President Trump and Defense Secretary Hegseth Announce New Directives for the Military
President Donald Trump revealed that he wants to use American cities as training grounds for the armed forces and joined Defense Secretary Pete Hegseth on Tuesday in declaring an end to “woke” culture before an unusual gathering of hundreds of top U.S. military officials who were abruptly summoned to Virginia from around the world.
Hegseth announced new directives for troops that include “gender-neutral” or “male-level” standards for physical fitness, while Trump bragged about U.S. nuclear capabilities and warned that “America is under invasion from within.”
“After spending trillions of dollars defending the borders of foreign countries, with your help, we’re defending the borders of our country,” Trump said.
Background on the Summit
Hegseth had called military leaders to the Marine Corps base in Quantico, near Washington, without publicly revealing the reason until this morning.

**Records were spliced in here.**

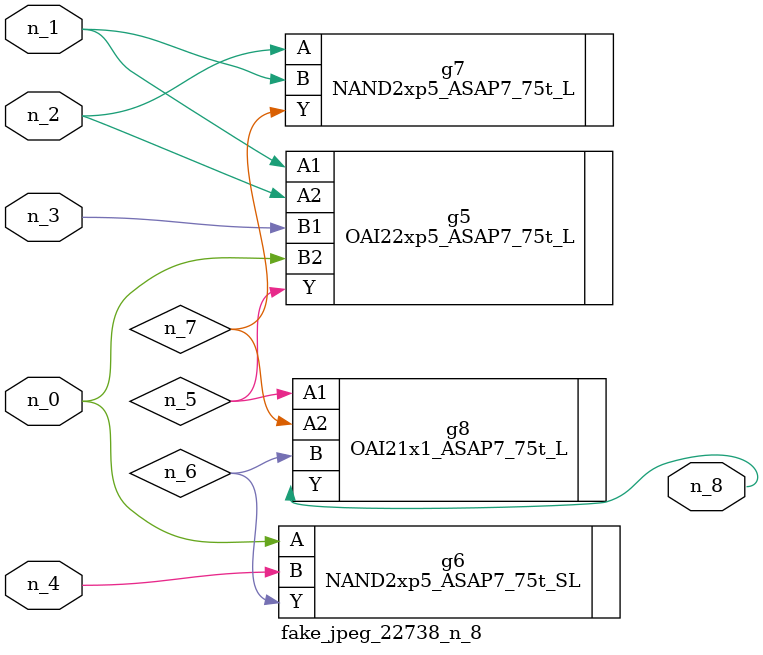
<source format=v>
module fake_jpeg_22738_n_8 (n_3, n_2, n_1, n_0, n_4, n_8);

input n_3;
input n_2;
input n_1;
input n_0;
input n_4;

output n_8;

wire n_6;
wire n_5;
wire n_7;

OAI22xp5_ASAP7_75t_L g5 ( 
.A1(n_1),
.A2(n_2),
.B1(n_3),
.B2(n_0),
.Y(n_5)
);

NAND2xp5_ASAP7_75t_SL g6 ( 
.A(n_0),
.B(n_4),
.Y(n_6)
);

NAND2xp5_ASAP7_75t_L g7 ( 
.A(n_2),
.B(n_1),
.Y(n_7)
);

OAI21x1_ASAP7_75t_L g8 ( 
.A1(n_5),
.A2(n_7),
.B(n_6),
.Y(n_8)
);


endmodule
</source>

His address largely focused on his own long-used talking points that painted a picture of a military that has been hamstrung by “woke” policies, and he said military leaders should “do the honorable thing and resign” if they don’t like his new approach.

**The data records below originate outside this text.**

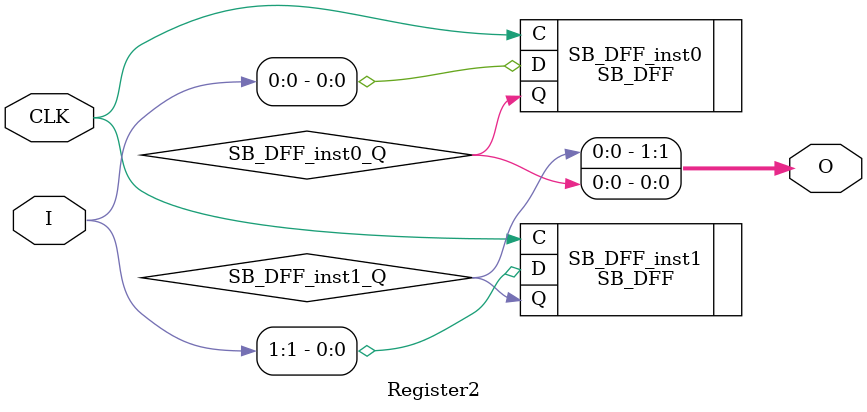
<source format=v>
module Register2 (input [1:0] I, output [1:0] O, input  CLK);
wire  SB_DFF_inst0_Q;
wire  SB_DFF_inst1_Q;
SB_DFF SB_DFF_inst0 (.C(CLK), .D(I[0]), .Q(SB_DFF_inst0_Q));
SB_DFF SB_DFF_inst1 (.C(CLK), .D(I[1]), .Q(SB_DFF_inst1_Q));
assign O = {SB_DFF_inst1_Q,SB_DFF_inst0_Q};
endmodule


</source>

Meetings between top military brass and civilian leaders are nothing new, but the gathering had fueled intense speculation about the summit’s purpose, given the haste with which it was called and the mystery surrounding it.
Admirals and generals from conflict zones in the Middle East and elsewhere were summoned for a lecture on race and gender in the military, underscoring the extent to which the country’s culture wars have emerged as a front-and-center agenda item for Hegseth’s Pentagon, even at a time of broad national security concerns across the globe.

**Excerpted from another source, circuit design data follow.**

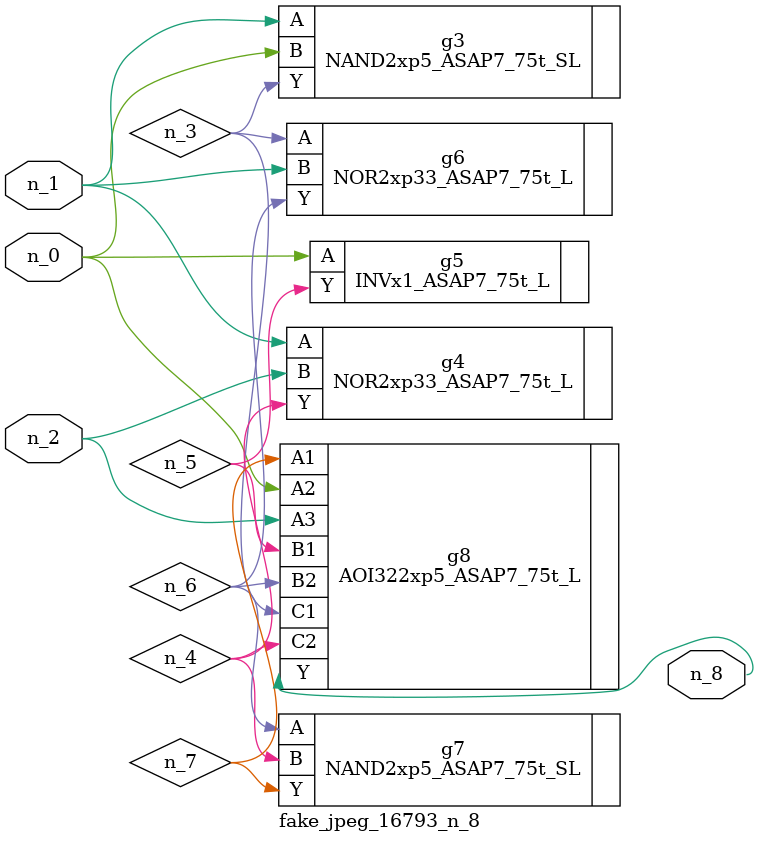
<source format=v>
module fake_jpeg_16793_n_8 (n_0, n_2, n_1, n_8);

input n_0;
input n_2;
input n_1;

output n_8;

wire n_3;
wire n_4;
wire n_6;
wire n_5;
wire n_7;

NAND2xp5_ASAP7_75t_SL g3 ( 
.A(n_1),
.B(n_0),
.Y(n_3)
);

NOR2xp33_ASAP7_75t_L g4 ( 
.A(n_1),
.B(n_2),
.Y(n_4)
);

INVx1_ASAP7_75t_L g5 ( 
.A(n_0),
.Y(n_5)
);

NOR2xp33_ASAP7_75t_L g6 ( 
.A(n_3),
.B(n_1),
.Y(n_6)
);

NAND2xp5_ASAP7_75t_SL g7 ( 
.A(n_6),
.B(n_4),
.Y(n_7)
);

AOI322xp5_ASAP7_75t_L g8 ( 
.A1(n_7),
.A2(n_0),
.A3(n_2),
.B1(n_5),
.B2(n_6),
.C1(n_3),
.C2(n_4),
.Y(n_8)
);


endmodule
</source>
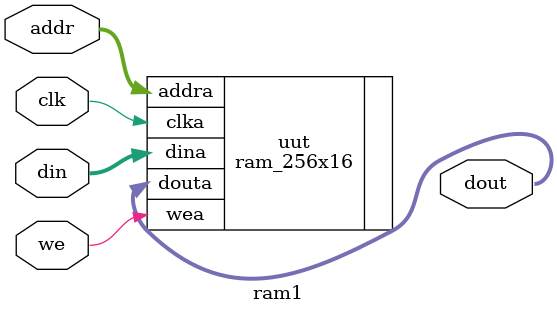
<source format=v>
`timescale 1ns / 1ps
module ram1(clk, we, addr, din, dout);

	// Initialize inputs and outputs 
   input          clk;       
   input          we;      
   input  [ 7:0]  addr;       
   input  [15:0]  din;       
   output [15:0]  dout;     

   // Call the instance of memory using Xilinx CoreGen IP
   ram_256x16 uut(
     .clka(clk) ,     // input clka
     .wea(we) ,       // input  [ 0 : 0] wea
     .addra(addr) ,   // input  [ 7 : 0] addra
     .dina(din) ,     // input  [15 : 0] dina
     .douta(dout)     // output [15 : 0] douta
   );

endmodule // end of ram1 module
</source>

Defense Secretary Pete Hegseth, center, sitting with Chairman of the Joint Chiefs of Staff Air Force Gen. Dan Caine, third from right, and U.S. military senior leadership as they listen to President Donald Trump speaks at Marine Corps Base Quantico, Tuesday, Sept. 30, 2025 in Quantico, Va. (AP Photo/Evan Vucci)
Evan Vucci / AP
End of Politically Correct Leadership
In keeping with the nonpartisan tradition of the armed services, the military leaders sat mostly stone-faced through Trump’s remarks, a contrast from when rank-and-file soldiers cheered during Trump’s speech at Fort Bragg this summer.
During his nearly hour-long speech, Hegseth said the U.S. military has promoted too many leaders for the wrong reasons based on race, gender quotas and “historic firsts.”
“The era of politically correct, overly sensitive don’t-hurt-anyone’s-feelings leadership ends right now at every level,” Hegseth said.
That was echoed by Trump, who said “the purposes of America’s military is not to protect anyone’s feelings. It’s to protect our republic.″
″We will not be politically correct when it comes to defending American freedom,” Trump said. “And we will be a fighting and winning machine.”
Loosening Disciplinary Rules
Hegseth said he is loosening disciplinary rules and weakening hazing protections, putting a heavy focus on removing many of the guardrails the military had put in place after numerous scandals and investigations.
He said he was ordering a review of “the department’s definitions of so-called toxic leadership, bullying and hazing to empower leaders to enforce standards without fear of retribution or second-guessing.”
The defense secretary called for “changes to the retention of adverse information on personnel records that will allow leaders with forgivable, earnest, or minor infractions to not be encumbered by those infractions in perpetuity.”
“People make honest mistakes, and our mistakes should not define an entire career,” Hegseth said. “Otherwise, we only try not to make mistakes.”
Bullying and toxic leadership have been the suspected and confirmed cause behind numerous military suicides over the past several years, including the very dramatic suicide of Brandon Caserta, a young sailor who was bullied into killing himself in 2018.
A Navy investigation found that Caserta’s supervisor’s “noted belligerence, vulgarity and brash leadership was likely a significant contributing factor in (the sailor)’s decision to end his own life.”